#### TEXTE

Sur les milliers de maladies connues, seules une centaine (au plus 150) représentent un enjeu majeur de santé publique et nécessitent un traitement (ou une amélioration du traitement). La majorité de ces maladies, comme le cancer, l'hypertension, l'athérosclérose ou certains (troubles mentaux, ont un déterminisme génétique multifactoriel.

En estimant que le nombre de gènes impliqués dans de telles maladies oscille entre 5 et 10 (ce qui est généralement admis), on voit que le nombre de gènes liés à une pathologie se situe entre 500 et 1 000. Si l'on considère que ces gènes et leurs produits interagissent avec 3 à 10 autres produits, qui sont autant de sites d'intervention potentiels, on aboutit à un total de 3 000 à 10 000 cibles d'intérêt pour des médicaments. Or, c'est précisément le nombre de sites moléculaires qui sont susceptibles, d'ici six ans, d'émerger du décryptage du génome humain !

########
#### DONNÉES FOURNIES

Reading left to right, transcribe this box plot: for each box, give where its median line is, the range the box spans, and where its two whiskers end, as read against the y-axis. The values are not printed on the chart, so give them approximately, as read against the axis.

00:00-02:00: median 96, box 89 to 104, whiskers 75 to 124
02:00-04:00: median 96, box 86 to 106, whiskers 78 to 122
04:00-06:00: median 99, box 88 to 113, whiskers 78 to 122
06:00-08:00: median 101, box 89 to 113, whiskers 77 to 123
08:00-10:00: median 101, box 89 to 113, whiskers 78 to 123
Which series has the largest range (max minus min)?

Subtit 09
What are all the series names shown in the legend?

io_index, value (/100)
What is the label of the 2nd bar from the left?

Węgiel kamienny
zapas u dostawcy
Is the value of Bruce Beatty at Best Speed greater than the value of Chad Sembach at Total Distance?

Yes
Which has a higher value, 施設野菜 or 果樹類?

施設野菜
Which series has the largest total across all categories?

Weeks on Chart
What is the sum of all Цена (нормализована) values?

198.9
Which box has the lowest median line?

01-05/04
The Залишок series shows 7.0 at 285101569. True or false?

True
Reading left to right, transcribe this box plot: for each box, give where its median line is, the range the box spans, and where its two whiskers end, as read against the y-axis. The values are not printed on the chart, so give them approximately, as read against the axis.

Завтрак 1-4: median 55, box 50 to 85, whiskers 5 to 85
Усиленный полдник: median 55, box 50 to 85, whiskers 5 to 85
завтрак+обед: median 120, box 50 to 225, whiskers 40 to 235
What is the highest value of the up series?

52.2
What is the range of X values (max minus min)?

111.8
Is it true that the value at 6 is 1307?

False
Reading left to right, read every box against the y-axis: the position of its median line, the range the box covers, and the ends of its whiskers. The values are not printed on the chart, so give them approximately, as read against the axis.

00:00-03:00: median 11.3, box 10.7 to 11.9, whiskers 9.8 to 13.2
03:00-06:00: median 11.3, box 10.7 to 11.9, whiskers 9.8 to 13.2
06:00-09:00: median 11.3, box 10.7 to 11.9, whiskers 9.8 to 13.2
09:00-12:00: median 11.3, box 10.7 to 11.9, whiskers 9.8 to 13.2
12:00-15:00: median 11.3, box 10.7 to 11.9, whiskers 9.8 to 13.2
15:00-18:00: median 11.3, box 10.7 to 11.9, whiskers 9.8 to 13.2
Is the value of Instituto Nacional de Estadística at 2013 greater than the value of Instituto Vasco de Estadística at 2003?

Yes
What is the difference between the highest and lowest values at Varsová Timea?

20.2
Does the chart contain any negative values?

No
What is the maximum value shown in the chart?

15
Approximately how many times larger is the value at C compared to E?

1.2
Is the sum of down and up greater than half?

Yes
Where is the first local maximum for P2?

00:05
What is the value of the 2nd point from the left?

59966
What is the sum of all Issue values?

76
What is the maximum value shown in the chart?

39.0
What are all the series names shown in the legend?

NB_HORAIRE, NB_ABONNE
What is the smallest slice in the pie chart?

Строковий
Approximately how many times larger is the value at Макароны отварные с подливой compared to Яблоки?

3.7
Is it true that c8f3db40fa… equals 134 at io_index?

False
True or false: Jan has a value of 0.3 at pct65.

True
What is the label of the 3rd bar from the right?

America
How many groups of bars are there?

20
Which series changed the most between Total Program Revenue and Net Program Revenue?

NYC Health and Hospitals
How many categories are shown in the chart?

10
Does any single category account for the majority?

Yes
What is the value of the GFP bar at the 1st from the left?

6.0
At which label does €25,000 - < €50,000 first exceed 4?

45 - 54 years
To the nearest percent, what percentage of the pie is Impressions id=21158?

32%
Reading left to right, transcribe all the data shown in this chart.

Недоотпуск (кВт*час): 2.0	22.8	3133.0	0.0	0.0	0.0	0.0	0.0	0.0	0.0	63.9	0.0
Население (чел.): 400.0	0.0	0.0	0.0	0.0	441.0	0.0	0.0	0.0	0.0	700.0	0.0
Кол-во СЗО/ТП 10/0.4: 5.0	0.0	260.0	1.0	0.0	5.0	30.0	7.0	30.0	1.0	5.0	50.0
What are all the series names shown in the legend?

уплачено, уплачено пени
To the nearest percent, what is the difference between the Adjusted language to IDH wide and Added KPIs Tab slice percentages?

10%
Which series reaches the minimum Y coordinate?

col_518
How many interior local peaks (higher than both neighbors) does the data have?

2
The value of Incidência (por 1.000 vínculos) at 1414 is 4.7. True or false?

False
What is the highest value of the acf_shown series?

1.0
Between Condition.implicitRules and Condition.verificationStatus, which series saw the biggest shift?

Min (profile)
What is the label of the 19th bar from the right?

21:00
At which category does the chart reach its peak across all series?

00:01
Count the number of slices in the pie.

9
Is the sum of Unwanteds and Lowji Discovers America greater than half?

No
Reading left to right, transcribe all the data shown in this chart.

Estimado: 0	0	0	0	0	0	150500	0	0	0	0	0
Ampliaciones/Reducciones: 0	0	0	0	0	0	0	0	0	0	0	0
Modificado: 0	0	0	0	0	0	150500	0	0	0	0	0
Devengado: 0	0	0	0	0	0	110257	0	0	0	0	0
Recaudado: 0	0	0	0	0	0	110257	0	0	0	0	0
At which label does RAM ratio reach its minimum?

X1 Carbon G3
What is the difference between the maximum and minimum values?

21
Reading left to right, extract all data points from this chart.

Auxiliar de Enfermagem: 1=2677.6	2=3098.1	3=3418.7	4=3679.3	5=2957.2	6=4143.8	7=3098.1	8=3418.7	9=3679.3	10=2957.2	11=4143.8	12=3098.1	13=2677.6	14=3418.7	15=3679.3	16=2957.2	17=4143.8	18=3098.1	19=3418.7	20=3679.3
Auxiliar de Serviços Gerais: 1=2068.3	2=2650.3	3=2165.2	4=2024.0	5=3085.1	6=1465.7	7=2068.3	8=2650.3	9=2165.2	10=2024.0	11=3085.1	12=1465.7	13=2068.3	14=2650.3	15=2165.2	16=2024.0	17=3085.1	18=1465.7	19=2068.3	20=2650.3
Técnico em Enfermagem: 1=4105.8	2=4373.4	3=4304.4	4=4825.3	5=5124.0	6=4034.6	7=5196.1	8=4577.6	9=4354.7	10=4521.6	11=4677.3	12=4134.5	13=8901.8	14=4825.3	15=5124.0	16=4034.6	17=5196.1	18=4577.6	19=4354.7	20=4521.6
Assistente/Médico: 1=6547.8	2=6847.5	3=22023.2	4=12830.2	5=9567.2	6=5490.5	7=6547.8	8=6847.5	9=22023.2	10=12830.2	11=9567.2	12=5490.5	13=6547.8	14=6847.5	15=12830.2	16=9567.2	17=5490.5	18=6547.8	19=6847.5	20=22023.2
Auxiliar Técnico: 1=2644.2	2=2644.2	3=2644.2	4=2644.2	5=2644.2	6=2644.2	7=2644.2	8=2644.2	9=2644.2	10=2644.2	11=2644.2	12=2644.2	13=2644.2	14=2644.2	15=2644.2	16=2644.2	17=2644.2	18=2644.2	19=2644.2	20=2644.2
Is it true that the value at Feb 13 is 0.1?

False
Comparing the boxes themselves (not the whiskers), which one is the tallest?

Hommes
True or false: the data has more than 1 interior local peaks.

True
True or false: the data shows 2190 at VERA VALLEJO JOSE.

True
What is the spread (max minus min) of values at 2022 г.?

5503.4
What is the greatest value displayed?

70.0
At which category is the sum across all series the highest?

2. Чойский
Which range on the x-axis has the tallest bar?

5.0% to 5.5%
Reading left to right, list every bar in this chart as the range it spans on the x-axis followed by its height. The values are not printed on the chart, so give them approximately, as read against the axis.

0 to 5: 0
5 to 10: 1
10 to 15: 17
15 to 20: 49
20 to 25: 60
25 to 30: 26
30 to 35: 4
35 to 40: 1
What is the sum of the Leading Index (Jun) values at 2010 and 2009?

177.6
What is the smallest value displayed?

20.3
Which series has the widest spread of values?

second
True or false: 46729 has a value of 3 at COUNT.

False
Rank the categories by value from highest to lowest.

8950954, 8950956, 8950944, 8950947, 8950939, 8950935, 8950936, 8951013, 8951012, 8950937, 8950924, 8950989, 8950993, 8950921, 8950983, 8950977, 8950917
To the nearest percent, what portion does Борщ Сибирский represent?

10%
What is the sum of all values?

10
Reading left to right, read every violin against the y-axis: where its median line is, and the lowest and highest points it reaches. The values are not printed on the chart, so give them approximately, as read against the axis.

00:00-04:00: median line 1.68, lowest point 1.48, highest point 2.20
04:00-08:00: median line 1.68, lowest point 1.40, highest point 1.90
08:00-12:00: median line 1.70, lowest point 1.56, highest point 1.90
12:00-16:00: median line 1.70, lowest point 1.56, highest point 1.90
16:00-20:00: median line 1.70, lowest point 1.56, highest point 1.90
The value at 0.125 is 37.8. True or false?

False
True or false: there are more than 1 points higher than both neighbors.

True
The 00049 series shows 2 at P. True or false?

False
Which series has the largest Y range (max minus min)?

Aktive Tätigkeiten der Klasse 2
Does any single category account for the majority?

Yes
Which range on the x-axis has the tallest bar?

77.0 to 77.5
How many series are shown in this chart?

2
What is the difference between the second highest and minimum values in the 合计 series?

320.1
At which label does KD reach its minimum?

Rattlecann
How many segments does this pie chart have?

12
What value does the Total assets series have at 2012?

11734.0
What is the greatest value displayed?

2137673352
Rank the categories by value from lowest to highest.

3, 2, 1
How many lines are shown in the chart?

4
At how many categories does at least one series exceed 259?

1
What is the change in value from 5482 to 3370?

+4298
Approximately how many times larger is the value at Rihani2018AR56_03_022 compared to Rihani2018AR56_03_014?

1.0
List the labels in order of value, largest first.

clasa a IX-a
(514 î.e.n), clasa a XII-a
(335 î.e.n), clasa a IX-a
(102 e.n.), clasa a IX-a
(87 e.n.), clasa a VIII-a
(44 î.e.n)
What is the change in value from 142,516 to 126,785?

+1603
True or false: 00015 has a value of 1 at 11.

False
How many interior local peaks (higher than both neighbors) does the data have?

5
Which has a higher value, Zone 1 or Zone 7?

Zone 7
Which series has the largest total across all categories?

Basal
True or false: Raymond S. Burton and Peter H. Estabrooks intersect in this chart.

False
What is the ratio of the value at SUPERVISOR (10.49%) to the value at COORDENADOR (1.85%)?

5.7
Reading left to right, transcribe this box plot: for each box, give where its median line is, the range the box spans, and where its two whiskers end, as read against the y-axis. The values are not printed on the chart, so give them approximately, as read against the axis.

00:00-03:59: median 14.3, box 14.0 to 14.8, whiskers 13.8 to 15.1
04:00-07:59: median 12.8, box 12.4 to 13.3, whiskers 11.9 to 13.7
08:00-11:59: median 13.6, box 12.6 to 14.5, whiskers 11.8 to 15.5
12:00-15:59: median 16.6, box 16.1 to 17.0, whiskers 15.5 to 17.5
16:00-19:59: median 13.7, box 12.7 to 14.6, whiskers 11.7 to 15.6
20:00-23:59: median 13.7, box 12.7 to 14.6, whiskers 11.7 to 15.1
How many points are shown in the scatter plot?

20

########

CONSIGNES
• a. Notez toutes les maladies que le texte donne en exemple.
• b. Traduisez en anglais cette phrase du texte : « Or, c'est précisément le nombre de sites moléculaires qui sont susceptibles, d'ici six ans, d'émerger du décryptage du génome humain ! »
• c. Recopiez le passage du texte qui commence aux mots « Sur les milliers » et qui s'arrête après « déterminisme génétique multifactoriel. ».

CORRIGÉS
• a.
- le cancer
- l'hypertension
- l'athérosclérose
- certains troubles mentaux

• b. Yet that is precisely the number of molecular sites likely to emerge, within six years, from the decoding of the human genome!

• c.
Sur les milliers de maladies connues, seules une centaine (au plus 150) représentent un enjeu majeur de santé publique et nécessitent un traitement (ou une amélioration du traitement). La majorité de ces maladies, comme le cancer, l'hypertension, l'athérosclérose ou certains (troubles mentaux, ont un déterminisme génétique multifactoriel.